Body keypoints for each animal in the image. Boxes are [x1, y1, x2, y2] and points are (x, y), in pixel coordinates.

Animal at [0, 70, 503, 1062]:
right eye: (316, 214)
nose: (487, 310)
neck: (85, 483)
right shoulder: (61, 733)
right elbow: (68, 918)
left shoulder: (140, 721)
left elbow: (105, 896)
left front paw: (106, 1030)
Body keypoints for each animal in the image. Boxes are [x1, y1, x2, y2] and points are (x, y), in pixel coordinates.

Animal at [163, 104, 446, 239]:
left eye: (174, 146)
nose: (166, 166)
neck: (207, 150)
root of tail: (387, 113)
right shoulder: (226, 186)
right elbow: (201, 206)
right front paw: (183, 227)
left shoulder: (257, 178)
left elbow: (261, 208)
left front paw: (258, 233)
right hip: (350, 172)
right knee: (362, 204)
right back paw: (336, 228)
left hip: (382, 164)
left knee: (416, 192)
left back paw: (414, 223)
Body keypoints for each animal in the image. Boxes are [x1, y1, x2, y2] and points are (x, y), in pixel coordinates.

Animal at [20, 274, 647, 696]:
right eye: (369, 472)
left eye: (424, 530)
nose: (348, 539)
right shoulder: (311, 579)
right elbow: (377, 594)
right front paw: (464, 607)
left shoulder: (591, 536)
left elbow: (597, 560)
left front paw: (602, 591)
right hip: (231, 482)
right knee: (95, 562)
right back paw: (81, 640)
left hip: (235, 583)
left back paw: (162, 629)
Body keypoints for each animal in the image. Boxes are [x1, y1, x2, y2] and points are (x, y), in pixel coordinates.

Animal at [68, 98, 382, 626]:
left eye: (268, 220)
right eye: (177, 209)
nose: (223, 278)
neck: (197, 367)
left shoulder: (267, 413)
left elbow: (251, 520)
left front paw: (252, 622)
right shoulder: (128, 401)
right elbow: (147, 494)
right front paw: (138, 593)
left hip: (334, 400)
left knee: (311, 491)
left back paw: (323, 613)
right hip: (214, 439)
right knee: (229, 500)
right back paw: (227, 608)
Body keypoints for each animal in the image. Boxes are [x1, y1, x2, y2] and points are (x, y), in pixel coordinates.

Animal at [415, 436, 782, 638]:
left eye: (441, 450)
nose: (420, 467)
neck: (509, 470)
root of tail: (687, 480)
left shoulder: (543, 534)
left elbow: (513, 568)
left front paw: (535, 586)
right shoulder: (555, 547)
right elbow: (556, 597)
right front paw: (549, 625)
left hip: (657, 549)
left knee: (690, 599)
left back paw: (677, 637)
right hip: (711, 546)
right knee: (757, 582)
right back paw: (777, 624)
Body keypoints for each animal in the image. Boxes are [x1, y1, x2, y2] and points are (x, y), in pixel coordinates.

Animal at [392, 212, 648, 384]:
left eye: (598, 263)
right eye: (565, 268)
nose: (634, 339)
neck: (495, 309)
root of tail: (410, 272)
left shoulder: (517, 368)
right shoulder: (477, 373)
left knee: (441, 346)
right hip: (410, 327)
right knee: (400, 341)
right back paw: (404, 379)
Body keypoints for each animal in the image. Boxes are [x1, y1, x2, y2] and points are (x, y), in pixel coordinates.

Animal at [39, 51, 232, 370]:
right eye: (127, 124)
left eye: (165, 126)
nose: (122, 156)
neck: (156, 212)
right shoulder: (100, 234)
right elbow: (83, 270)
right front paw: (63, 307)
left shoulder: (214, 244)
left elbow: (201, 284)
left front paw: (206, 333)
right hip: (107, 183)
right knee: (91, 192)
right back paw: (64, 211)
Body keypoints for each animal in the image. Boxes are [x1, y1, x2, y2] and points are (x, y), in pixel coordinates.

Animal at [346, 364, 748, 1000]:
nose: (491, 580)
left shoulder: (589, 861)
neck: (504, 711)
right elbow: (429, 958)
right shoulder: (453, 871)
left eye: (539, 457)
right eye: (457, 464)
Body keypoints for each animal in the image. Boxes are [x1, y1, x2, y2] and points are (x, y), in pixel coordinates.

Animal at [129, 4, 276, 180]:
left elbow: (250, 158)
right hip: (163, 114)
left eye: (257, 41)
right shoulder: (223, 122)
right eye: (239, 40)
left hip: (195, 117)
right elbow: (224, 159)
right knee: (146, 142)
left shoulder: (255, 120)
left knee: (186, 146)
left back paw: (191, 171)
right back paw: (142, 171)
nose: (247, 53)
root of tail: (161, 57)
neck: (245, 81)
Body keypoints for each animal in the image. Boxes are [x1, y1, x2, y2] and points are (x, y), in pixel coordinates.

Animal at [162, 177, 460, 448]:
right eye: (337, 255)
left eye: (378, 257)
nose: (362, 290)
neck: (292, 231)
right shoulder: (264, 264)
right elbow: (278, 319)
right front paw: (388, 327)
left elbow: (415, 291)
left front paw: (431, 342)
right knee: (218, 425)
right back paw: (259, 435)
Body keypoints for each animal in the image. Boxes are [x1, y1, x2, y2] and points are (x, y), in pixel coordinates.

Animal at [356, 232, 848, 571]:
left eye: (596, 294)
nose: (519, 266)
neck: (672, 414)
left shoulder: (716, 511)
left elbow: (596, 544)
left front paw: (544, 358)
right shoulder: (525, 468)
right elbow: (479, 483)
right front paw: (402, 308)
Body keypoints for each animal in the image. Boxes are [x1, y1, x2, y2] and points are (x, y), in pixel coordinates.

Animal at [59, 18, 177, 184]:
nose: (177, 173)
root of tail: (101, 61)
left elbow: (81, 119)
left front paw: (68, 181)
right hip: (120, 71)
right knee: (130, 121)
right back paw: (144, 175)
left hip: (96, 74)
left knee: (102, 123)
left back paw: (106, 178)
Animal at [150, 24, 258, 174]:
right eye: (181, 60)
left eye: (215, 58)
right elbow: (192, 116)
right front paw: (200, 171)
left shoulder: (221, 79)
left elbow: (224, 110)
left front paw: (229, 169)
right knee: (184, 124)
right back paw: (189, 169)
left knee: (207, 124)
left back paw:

○ ○ ○ ○ ○

* [Problem to work on]: Repeat the records, every one of them, without any deviation.

* [Written solution]:
Body keypoints for each animal in the image. Boxes are [x1, y1, x2, y2] and points are (x, y), in pixel coordinates.

Animal at [0, 70, 503, 1062]:
right eye: (316, 214)
nose: (487, 310)
neck: (85, 483)
right shoulder: (61, 733)
right elbow: (68, 918)
left shoulder: (140, 721)
left elbow: (105, 896)
left front paw: (106, 1030)
Body keypoints for each animal in the image. Boxes are [x1, y1, x2, y2] and points are (x, y), in pixel coordinates.

Animal at [163, 104, 446, 239]:
left eye: (174, 146)
nose: (166, 166)
neck: (207, 150)
root of tail: (387, 113)
right shoulder: (226, 186)
right elbow: (201, 206)
right front paw: (183, 227)
left shoulder: (257, 178)
left elbow: (261, 208)
left front paw: (258, 233)
right hip: (350, 172)
right knee: (362, 204)
right back paw: (336, 228)
left hip: (382, 164)
left knee: (416, 192)
left back paw: (414, 223)
Body keypoints for each animal in the image. Boxes are [x1, y1, x2, y2] and points are (x, y), in pixel coordinates.

Animal at [20, 274, 647, 696]:
right eye: (369, 472)
left eye: (424, 530)
nose: (348, 539)
right shoulder: (311, 579)
right elbow: (377, 594)
right front paw: (464, 607)
left shoulder: (591, 536)
left elbow: (597, 560)
left front paw: (602, 591)
right hip: (231, 482)
right knee: (95, 562)
right back paw: (81, 640)
left hip: (235, 583)
left back paw: (162, 629)
Body keypoints for each animal in the image. Boxes are [x1, y1, x2, y2] and points are (x, y), in pixel coordinates.

Animal at [68, 98, 382, 626]:
left eye: (268, 220)
right eye: (177, 209)
nose: (223, 278)
neck: (197, 367)
left shoulder: (267, 413)
left elbow: (251, 520)
left front paw: (252, 622)
right shoulder: (128, 401)
right elbow: (147, 494)
right front paw: (138, 593)
left hip: (334, 400)
left knee: (311, 491)
left back paw: (323, 613)
right hip: (214, 439)
right knee: (229, 500)
right back paw: (227, 608)
Body keypoints for each animal in the image. Boxes are [x1, y1, x2, y2] and points are (x, y), in pixel coordinates.

Animal at [415, 436, 782, 638]:
left eye: (441, 450)
nose: (420, 467)
neck: (509, 470)
root of tail: (687, 480)
left shoulder: (543, 534)
left elbow: (513, 568)
left front paw: (535, 586)
right shoulder: (555, 547)
right elbow: (556, 597)
right front paw: (549, 625)
left hip: (657, 549)
left knee: (690, 599)
left back paw: (677, 637)
right hip: (711, 546)
right knee: (757, 582)
right back paw: (777, 624)
Body keypoints for each animal in the image. Boxes are [x1, y1, x2, y2] and points are (x, y), in pixel coordinates.

Animal at [392, 212, 648, 384]:
left eye: (598, 263)
right eye: (565, 268)
nose: (634, 339)
neck: (495, 309)
root of tail: (410, 272)
left shoulder: (517, 368)
right shoulder: (477, 373)
left knee: (441, 346)
right hip: (410, 327)
right knee: (400, 341)
right back paw: (404, 379)
Body keypoints for each animal in the image. Boxes are [x1, y1, x2, y2] and points are (x, y), in pixel coordinates.

Animal at [39, 51, 232, 370]:
right eye: (127, 124)
left eye: (165, 126)
nose: (122, 156)
neck: (156, 212)
right shoulder: (100, 234)
right elbow: (83, 270)
right front paw: (63, 307)
left shoulder: (214, 244)
left elbow: (201, 284)
left front paw: (206, 333)
right hip: (107, 183)
right knee: (91, 192)
right back paw: (64, 211)
Body keypoints for each animal in the image. Boxes are [x1, y1, x2, y2] and points are (x, y), in pixel coordinates.

Animal at [346, 364, 748, 1000]:
nose: (491, 580)
left shoulder: (589, 861)
neck: (504, 711)
right elbow: (429, 958)
right shoulder: (453, 871)
left eye: (539, 457)
right eye: (457, 464)
Body keypoints for each animal in the image. Boxes are [x1, y1, x2, y2] and points are (x, y), in pixel coordinates.

Animal at [129, 4, 276, 180]:
left elbow: (250, 158)
right hip: (163, 114)
left eye: (257, 41)
right shoulder: (223, 122)
right eye: (239, 40)
left hip: (195, 117)
right elbow: (224, 159)
right knee: (146, 142)
left shoulder: (255, 120)
left knee: (186, 146)
left back paw: (191, 171)
right back paw: (142, 171)
nose: (247, 53)
root of tail: (161, 57)
neck: (245, 81)
Body keypoints for each animal in the image. Boxes are [x1, y1, x2, y2] and points are (x, y), in pixel coordinates.

Animal at [162, 177, 460, 448]:
right eye: (337, 255)
left eye: (378, 257)
nose: (362, 290)
neck: (292, 231)
right shoulder: (264, 264)
right elbow: (278, 319)
right front paw: (388, 327)
left elbow: (415, 291)
left front paw: (431, 342)
right knee: (218, 425)
right back paw: (259, 435)
Body keypoints for each animal in the image. Boxes are [x1, y1, x2, y2] and points are (x, y), in pixel coordinates.

Animal at [356, 232, 848, 571]:
left eye: (596, 294)
nose: (519, 266)
neck: (672, 414)
left shoulder: (716, 511)
left elbow: (596, 544)
left front paw: (544, 358)
right shoulder: (525, 468)
right elbow: (479, 483)
right front paw: (402, 308)
Body keypoints for each animal in the image. Boxes are [x1, y1, x2, y2] and points are (x, y), in pixel coordinates.

Animal at [59, 18, 177, 184]:
nose: (177, 173)
root of tail: (101, 61)
left elbow: (81, 119)
left front paw: (68, 181)
right hip: (120, 71)
right knee: (130, 121)
right back paw: (144, 175)
left hip: (96, 74)
left knee: (102, 123)
left back paw: (106, 178)
Animal at [150, 24, 258, 174]:
right eye: (181, 60)
left eye: (215, 58)
right elbow: (192, 116)
right front paw: (200, 171)
left shoulder: (221, 79)
left elbow: (224, 110)
left front paw: (229, 169)
right knee: (184, 124)
right back paw: (189, 169)
left knee: (207, 124)
left back paw:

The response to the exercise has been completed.